The Problem of the Senate

It’s often said that Bill Clinton and Jimmy Carter “failed” in efforts to achieve major progressive structural reforms during their moments of opportunity in 1993–94 and 1977–78. But as Jonathan Chait persuasively argues this is more a situation where the opportunity for progressive change was deliberately squandered by congressional Democrats; especially Senate Democrats who work with the perverse structure of the world’s worst legislature to stifle change. Depressingly, Chait is able to mount a great deal of evidence that some of the same stuff is happening today to Barack Obama’s agenda.

On a related note, people sometimes have a model in their head whereby the typical moderate congressional Democrat is a solid-gold progressive who really wants to do great things for America but feels constrained by politics.

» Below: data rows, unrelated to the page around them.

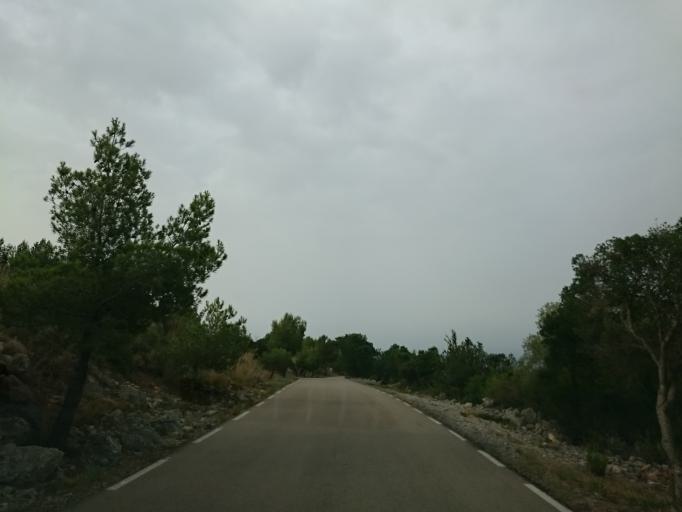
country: ES
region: Catalonia
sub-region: Provincia de Barcelona
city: Castelldefels
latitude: 41.2768
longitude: 1.9138
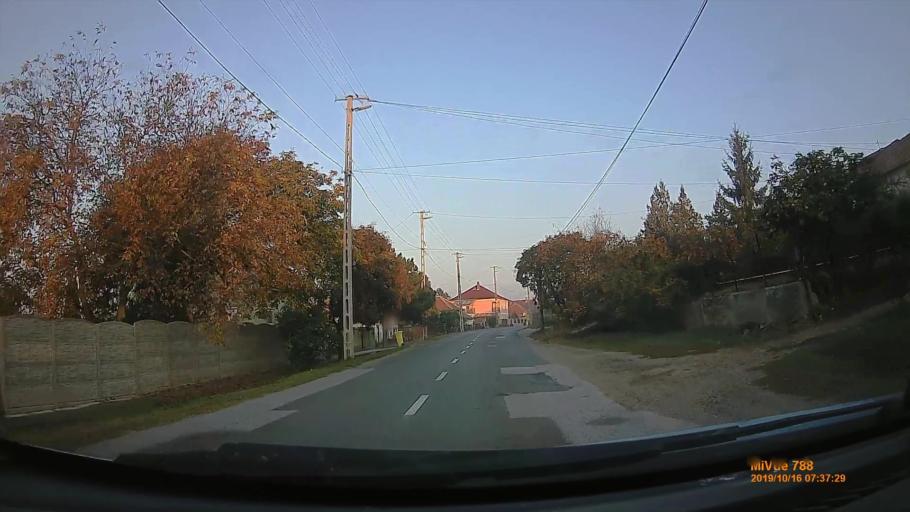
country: HU
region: Heves
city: Kerecsend
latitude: 47.7919
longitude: 20.3505
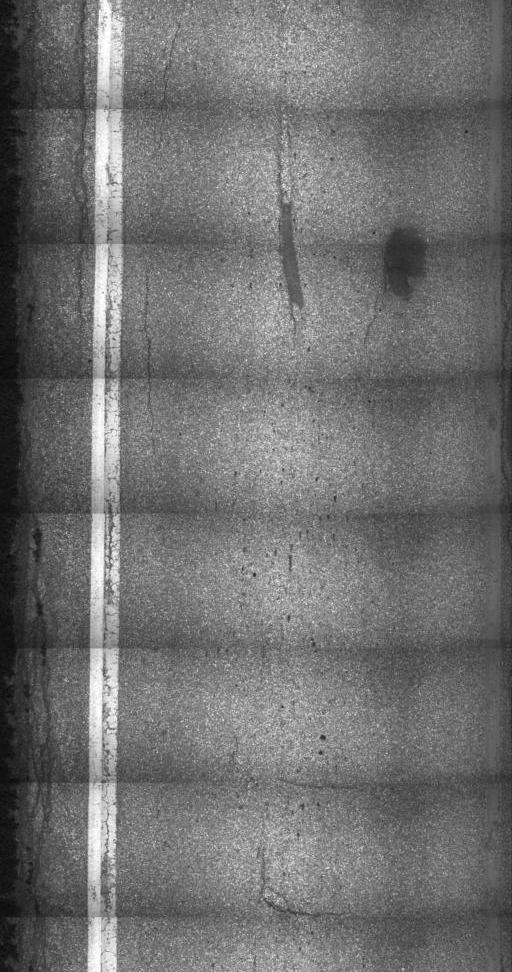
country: US
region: Vermont
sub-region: Franklin County
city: Enosburg Falls
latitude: 44.9478
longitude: -72.9048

That’s probably true of some of them. But one really shouldn’t assume that it’s uniformly true. After all, a Senator who wants to do the right thing on, say, climate change but worries that a strong cap-and-trade bill would be a tough political sell in his state ought to be eager to see cap-and-trade done through reconciliation. That way you can vote “no” like you think you have to, without the “no” vote killing the bill. And that’s hardly the only example. There’s tons of below-the-radar procedural stuff that a legislator whose “real” views are further-left than he thinks he can get away with could be doing. And I don’t actually see a ton of Senate Democrats trying to push those envelopes. But that’s something to think about when you’re eying a particular legislator and wondering where he or she really stands.